下のウェルビーイングについての文章によると、第五回では、変わっていくウェルビーイングを高めて保つことの難しさを、どんな観点から説明しましたか。
━━ 提示文 ━━
こんにちは、ウェル・ラボラトリーズの金子迪大です。
 
第五回ではウェルビーイングが時間とともに変化すること、第六回では変化するウェルビーイングの捉え方、について説明しました。第五回では快楽順応と焦点バイアスの観点から変わりゆくウェルビーイングを高め維持することの難しさを説明しました。今回は、ウェルビーイングを高めるのが難しい他の要因として目先の快楽に流されやすく、将来に備えるのが苦手な人間の性質について説明します。その上で、将来のウェルビーイングを意識する癖をつけることの重要性をお伝えします。


はじめに

第六回の説明では、今を経験する自分のウェルビーイングを上げることの重要性をお伝えしました。このような「今ここ」に集中してウェルビーイングを高めることというとマインドフルネス(mindfulness)や味わうこと(savoring)が有名です。これらの技法は今目の前にある問題に対して認識を変えることで対処します。たとえば、善悪の判断を避けてそのものをありのままに見ることで、ネガティブな感情反応から自由になれます。また、目の前の出来事を大切に噛みしめることでポジティブ感情を増加させたりもできます。
 
このような技法については別のところで改めて説明したいと思いますが、私はしばしば以下のような疑問や批判を受けます。「マインドフルネスとか味わうことって、結局問題と向き合っていないんじゃないの?」。私は別にそうは思わないのですが、確かに言わんとするところも分かります。マインドフルネスや味わうことは目の前の問題に対して自分の認識を調整することで余力が生まれ、その結果問題解決にトライすることが出来るのです。一方、批判者の言いたいことは、どうやら問題にもっと焦点を当て、問題が事前に発生しないようにしたり、問題が発生してもすぐに対処できるように事前に環境を整え技能を磨いておくべきだということのようです。確かにそれもそうだなと思いますので、今回はこの話をしたいと思います。
━━━
━━ 入力データ ━━
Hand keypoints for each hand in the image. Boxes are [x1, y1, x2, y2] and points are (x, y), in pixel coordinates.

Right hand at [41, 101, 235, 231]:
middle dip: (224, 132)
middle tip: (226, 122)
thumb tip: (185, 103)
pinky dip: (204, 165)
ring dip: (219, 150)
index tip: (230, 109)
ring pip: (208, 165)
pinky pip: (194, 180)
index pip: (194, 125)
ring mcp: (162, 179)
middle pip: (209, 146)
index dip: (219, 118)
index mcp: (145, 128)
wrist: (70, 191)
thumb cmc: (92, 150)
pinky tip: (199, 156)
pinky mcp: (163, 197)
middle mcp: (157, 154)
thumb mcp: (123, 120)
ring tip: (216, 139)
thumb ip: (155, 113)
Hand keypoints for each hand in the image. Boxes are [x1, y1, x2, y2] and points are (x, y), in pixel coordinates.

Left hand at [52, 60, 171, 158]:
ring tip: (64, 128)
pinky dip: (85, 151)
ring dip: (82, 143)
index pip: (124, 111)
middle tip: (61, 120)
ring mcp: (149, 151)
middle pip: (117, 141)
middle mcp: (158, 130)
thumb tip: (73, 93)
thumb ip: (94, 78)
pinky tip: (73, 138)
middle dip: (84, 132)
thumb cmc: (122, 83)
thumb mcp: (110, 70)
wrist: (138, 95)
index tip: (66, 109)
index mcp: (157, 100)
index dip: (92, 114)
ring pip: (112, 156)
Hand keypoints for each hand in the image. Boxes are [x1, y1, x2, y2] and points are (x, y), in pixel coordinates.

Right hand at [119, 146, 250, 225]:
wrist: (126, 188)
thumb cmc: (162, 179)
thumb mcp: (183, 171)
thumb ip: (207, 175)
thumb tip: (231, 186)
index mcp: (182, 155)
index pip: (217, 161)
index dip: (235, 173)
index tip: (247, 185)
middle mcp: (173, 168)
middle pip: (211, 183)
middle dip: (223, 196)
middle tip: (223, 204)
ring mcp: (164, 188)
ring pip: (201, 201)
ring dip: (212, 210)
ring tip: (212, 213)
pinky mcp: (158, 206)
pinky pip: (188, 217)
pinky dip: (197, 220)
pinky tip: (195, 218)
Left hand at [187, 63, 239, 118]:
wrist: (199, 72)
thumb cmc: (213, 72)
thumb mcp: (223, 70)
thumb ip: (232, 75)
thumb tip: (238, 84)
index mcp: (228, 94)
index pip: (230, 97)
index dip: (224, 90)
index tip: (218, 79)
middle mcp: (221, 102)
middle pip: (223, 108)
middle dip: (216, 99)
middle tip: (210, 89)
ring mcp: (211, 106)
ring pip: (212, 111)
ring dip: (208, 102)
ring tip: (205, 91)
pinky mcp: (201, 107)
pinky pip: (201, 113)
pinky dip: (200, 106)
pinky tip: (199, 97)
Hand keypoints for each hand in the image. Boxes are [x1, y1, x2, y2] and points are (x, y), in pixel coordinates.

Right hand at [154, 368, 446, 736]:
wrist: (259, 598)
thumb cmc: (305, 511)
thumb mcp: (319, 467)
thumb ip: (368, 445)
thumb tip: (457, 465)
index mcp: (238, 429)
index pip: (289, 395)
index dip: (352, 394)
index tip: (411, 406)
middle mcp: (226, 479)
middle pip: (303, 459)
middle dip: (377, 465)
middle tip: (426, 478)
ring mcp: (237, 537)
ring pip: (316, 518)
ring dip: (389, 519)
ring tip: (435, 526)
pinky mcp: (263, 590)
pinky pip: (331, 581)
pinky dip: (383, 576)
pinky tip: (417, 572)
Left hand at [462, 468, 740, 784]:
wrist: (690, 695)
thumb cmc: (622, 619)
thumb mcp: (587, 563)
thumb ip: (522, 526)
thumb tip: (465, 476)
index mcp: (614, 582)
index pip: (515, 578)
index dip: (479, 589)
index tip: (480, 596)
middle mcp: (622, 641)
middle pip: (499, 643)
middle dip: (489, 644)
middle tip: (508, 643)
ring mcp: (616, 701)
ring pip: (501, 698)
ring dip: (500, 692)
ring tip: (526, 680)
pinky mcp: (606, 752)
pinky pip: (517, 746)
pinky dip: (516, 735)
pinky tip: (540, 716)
━━━
» **回答欄**
快楽順応と焦点バイアスの観点です。